October 13, 2017   |   Use Case

Make your own custom BLAST database

What is the best way to search for specific group of genes in your newly sequenced bacteria genome?

– Create your own customised database in cloud, and do a local BLAST against it.

An easy way to speed up gene identification is to perform a local BLAST against a smaller database targeted to sequences of interest. The targeted data can be subsetted from a parent database (e.g. SwissProt protein database at NCBI), integrated from publicly available databases (e.g. bacteria virulence factor database), or from an in-house database with manually curated data.

For example, a researcher who studies on marine bacteria that can degrade sulfated polysaccharides may have curated his/her inhouse database containing polysaccharide degradation genes (e.g. alginate lysases, agarase and carrageenans), which were manually mined from different sources. Through local BLAST, he/she is able to perform quick sequence similarity against the curated database, for each of the newly sequenced bacteria genomes, enabling quick discovery of putative polysaccharide degradation genes from different classes of marine bacteria.

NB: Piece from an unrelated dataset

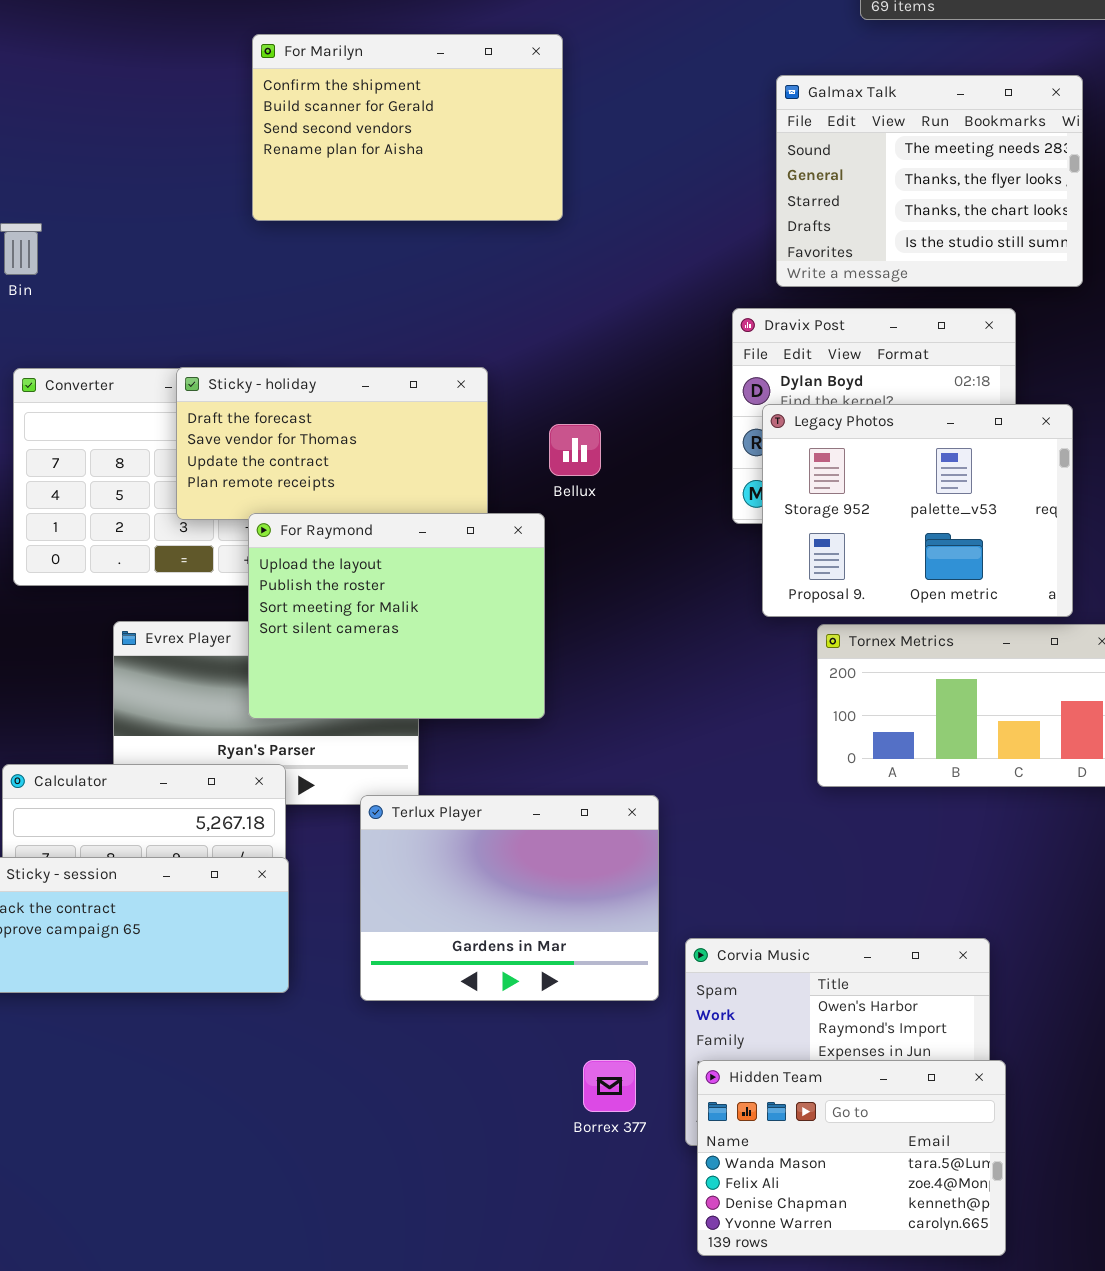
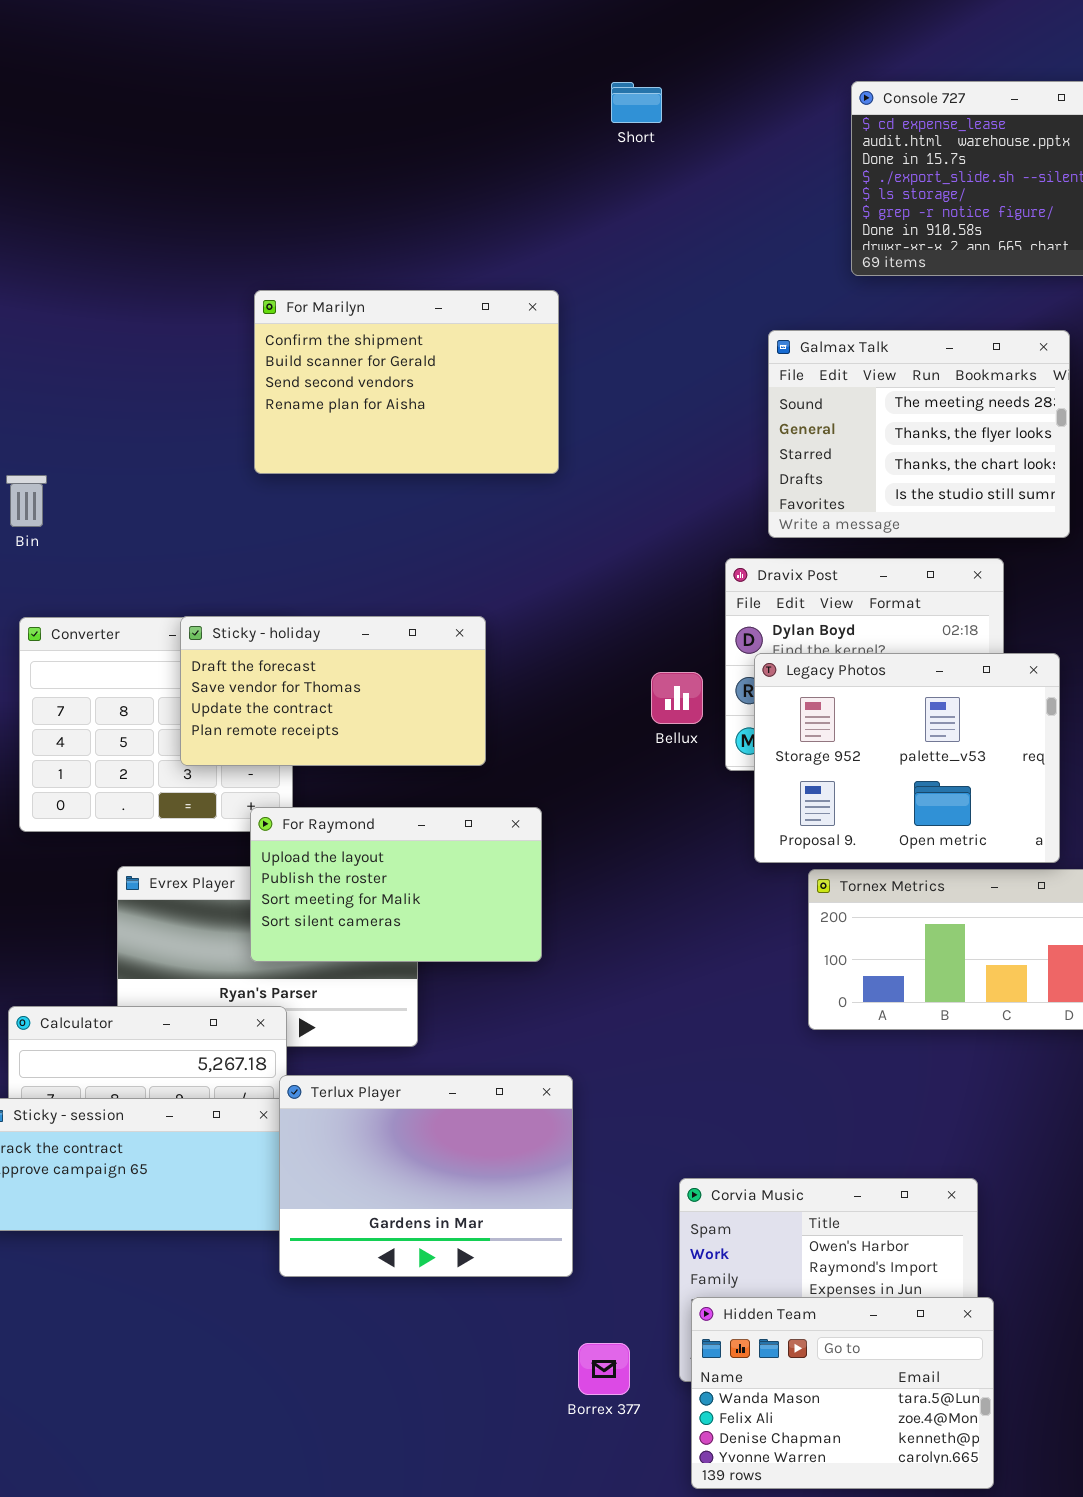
Bellux: [549,424,601,476] -> [651,672,703,724], moved
For Raymond: [248,513,545,719] -> [250,807,542,962], resized
Terlux Player: [360,795,659,1001] -> [279,1075,573,1277], moved
Borrex 377: [583,1060,636,1112] -> [578,1343,630,1395], moved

The traditional way of setting up custom BLAST databases and performing local BLAST analysis against these databases requires software setup, command line execution (e.g. -makeblastdb -in input.fasta -dbtype nucl) and setting configuration (e.g. -parse_seqids, -dbtype, -outfmt). This type of working environment is unfavourable for researchers who are not experienced in bioinformatics and Linux based operating systems.

To overcome this problem, we built a local BLAST function in Arkgene to help researchers to annotate their bacterial genomes using custom sets of genetic data suited to their specific needs. These custom databases could contain a relatively small set of genetic data, but are of high-quality, well-curated and specific to a species, biosynthesis pathway or biochemical properties.

The manually curated sequences in the form of supported formats (such as Fasta, Fas) can be uploaded to Arkgene cloud under specific folders created by the user (e.g. Database). Next, a local BLAST search can be performed using our BLAST tool, in which you can select the database file, database type, BLAST input file and output filename, BLAST program (blastn, blastp and blastx) and E-value. The sequence file selected as BLAST database will be automatically converted and indexed into compatible database file by using makeblastdb command, running in the background.

The final results for the local BLAST will be computed between a few minutes to an hour, depending on the file sizes of both database and input file, as well as BLAST program used. The results will then be displayed in html format, showing the pairwise alignment of all significant matches, score, E-value, identities and gaps, as well as technical details of the BLAST search (program version, database etc.).

Arkgene users will also be able to share the curated integrated databases with their research collaborators to help facilitate efficient ultilization of data for their work on gene identification and annotation.

With this, Arkgene is not only perfect of individual work but also as a great platform to facilitate easy and efficient research collaborations.